- [QUOTED PASSAGE]:
>> start
You are first putting the (already-escaped) string into the URL class. That doesn't escape anything. Then you are pulling out sections of the URL, which returns them without any further processing (so -- they are still escaped since they were escaped when you put them in). Finally, you are putting the sections into the URI class, using the multi-argument constructor. This constructor is specified as encoding the URI components using percentages.

Therefore, it is in this final step that, for example, ":" becomes "%3A" (good) and "%3A" becomes "%253A" (bad). Since you are putting in URLs which are already-encoded*, you don't want to encode them again.

Therefore, the single-argument constructor of URI is your friend. It doesn't escape anything, and requires that you pass a pre-escaped string. Hence, you don't need URL at all:

mUrl = "A string url is already percent-encoded for use in a new HttpGet()";
URI uri = new URI(mUrl);

*The only problem is if your URLs are sometimes not percent-encoded, and sometimes they are. Then you have a bigger problem. You need to decide whether your program is starting out with a URL which is always encoded, or one which needs to be encoded.
>> end
From the answer about URI encoding, pull out the passage from "Therefore, it is" to "encode them again." and copy it word for word.

- [GIVEN INFORMATION]:
>> start
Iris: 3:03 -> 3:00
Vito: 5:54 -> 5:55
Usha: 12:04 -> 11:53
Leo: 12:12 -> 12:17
>> end
- [EXPECTED ANSWER]:
Therefore, it is in this final step that, for example, ":" becomes "%3A" (good) and "%3A" becomes "%253A" (bad). Since you are putting in URLs which are already-encoded*, you don't want to encode them again.